You can custom develop such integrations or use an integration platform with pre-built connectors to your systems. The second option allows us to minimize the integration time and maintenance of your updated systems.

Check an example of an elaborate integrated system including Dynamics CRM of an energy service provider in Switzerland.

CRM going into the cloud

Another side of being connected 24/7 and accessing your data from any place and device means deploying the customer relationship management in the cloud.

63% of businesses already prefer cloud-hosted CRM systems over on-premise applications, and the trend is here to stay.

But what if you are stuck in the 90-s with the on-prem systems?

There are tools that help you to migrate your CRM system from on-prem to the cloud or synchronize them smoothly in real-time.

CRM and the IIoT

The Internet of Things has been giving huge revenues to those who can leverage data via CRM. But let’s take a step further to the bigger brother – the Industrial Internet of Things and automation of the processes.

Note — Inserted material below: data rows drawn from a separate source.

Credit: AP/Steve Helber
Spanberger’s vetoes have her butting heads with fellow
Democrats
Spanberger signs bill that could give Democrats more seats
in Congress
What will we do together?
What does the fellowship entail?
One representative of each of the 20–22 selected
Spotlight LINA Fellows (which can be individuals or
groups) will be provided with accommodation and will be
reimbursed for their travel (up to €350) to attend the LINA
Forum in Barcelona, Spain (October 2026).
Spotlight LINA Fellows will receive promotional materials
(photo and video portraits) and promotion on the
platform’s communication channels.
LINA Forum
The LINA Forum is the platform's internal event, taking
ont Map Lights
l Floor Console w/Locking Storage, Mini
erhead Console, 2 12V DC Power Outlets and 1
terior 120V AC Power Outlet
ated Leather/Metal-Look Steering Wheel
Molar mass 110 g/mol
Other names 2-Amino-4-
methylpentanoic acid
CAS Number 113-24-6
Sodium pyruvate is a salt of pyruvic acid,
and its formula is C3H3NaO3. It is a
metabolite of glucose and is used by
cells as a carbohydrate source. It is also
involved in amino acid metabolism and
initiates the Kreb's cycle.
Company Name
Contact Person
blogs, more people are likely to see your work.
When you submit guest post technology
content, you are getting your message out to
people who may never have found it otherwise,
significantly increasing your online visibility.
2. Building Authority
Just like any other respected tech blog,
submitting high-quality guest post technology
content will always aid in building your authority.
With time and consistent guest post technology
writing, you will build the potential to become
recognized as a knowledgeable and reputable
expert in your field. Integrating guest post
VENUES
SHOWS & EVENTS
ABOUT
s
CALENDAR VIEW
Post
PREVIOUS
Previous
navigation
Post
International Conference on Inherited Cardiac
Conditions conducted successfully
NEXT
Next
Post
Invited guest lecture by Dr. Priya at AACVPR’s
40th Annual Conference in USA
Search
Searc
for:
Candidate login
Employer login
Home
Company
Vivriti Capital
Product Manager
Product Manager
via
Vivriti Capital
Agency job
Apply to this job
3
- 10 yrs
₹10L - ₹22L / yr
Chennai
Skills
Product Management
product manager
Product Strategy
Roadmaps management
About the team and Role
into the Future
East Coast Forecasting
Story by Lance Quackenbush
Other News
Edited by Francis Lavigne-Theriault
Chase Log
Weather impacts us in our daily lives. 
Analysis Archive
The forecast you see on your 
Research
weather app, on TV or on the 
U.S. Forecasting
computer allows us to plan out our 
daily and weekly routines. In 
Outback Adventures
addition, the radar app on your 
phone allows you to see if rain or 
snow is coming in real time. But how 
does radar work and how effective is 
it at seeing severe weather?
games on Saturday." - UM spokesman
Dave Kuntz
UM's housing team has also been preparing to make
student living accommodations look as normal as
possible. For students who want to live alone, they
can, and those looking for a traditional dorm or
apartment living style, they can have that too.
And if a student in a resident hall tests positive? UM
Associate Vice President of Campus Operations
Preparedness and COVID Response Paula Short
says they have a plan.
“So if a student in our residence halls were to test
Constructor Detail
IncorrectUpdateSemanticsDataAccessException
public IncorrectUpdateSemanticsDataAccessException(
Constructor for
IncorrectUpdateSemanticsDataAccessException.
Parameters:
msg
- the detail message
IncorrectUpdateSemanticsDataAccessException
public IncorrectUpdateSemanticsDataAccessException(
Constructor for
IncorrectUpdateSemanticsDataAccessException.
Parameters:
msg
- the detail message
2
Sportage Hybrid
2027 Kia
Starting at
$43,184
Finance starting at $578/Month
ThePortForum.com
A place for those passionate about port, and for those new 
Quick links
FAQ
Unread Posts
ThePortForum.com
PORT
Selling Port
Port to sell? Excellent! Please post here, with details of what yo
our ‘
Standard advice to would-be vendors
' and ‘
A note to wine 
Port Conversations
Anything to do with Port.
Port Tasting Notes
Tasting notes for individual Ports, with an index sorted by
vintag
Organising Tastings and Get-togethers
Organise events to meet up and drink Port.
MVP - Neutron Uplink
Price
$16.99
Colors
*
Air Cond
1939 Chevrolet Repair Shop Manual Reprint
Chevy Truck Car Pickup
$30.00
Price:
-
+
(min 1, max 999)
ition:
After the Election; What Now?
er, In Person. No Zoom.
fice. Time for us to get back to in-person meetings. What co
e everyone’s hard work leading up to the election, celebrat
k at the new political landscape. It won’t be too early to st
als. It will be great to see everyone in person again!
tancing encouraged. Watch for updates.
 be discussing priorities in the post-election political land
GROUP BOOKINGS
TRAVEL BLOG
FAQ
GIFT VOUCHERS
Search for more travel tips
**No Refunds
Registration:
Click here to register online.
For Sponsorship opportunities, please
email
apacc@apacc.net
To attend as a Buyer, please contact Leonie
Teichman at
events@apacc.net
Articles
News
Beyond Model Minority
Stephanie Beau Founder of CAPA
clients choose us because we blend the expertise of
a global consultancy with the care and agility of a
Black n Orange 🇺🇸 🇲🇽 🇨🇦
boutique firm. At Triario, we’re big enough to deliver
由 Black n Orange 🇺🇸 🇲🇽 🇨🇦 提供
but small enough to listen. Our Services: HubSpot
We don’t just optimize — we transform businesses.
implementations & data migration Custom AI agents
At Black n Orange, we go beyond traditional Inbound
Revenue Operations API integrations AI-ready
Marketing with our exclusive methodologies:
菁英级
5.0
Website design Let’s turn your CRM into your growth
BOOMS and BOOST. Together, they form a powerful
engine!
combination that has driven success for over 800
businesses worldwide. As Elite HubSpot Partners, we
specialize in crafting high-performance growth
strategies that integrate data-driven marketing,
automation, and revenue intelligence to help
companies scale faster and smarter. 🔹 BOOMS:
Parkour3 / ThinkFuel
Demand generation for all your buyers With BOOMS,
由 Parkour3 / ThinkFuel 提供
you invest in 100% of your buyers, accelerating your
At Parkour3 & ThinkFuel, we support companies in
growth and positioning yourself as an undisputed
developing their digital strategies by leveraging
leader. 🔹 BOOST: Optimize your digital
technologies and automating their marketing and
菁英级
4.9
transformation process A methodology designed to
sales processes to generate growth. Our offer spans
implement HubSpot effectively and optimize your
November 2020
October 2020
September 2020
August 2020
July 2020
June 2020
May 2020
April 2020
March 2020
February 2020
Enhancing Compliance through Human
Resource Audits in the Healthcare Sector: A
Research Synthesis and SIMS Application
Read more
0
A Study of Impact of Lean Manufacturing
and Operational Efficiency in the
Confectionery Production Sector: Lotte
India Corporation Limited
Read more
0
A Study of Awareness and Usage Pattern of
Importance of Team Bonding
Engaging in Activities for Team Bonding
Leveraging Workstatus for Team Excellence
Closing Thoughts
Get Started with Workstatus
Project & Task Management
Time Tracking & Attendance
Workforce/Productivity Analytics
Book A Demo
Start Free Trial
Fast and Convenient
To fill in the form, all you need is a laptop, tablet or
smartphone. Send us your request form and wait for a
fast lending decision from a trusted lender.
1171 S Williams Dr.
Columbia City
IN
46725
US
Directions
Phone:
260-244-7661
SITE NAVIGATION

IIoT devices can transfer information about performance issues and maintenance to the equipment producer. Similarly, IoT-connect CRM software can help companies proactively detect product performance issues and identify potential problems with customer satisfaction – thus providing predictive maintenance, a huge advantage for all parties involved.

Get yourself familiar with how to make sense of machine data in your CRM.

CRM security and reporting with blockchain

Financial and legal audits usually cause a lot of eye twitching to business managers. They cost a lot of money, preparation for audits require a lot of effort, and also it usually interrupts the workflow. A new solution by Connecting Software leverages blockchain to provide security for documents in CRM systems and increase trust in business. With a click of a button, you seal a document with a blockchain stamp. And any time later check if the document stayed intact or was changed – with another click of a button. The technology is simple to use – it is inbuilt in a CRM system as an add-on, and it is much cheaper than any other authenticity certificate. Similarly, the blockchain stamps protect your CRM documents against fraud and help reach compliance with the GDPR and other data protection regulations.

Take away

Time and technology are changing, so is CRM. But unlike other fickle trends, mobile connectivity, integration and cloud tech, the Internet of Things, and new ways of proving authenticity are here to stay with us in 2020 and develop even more in 2021. So make sure to keep your customer relationship management up with the flow.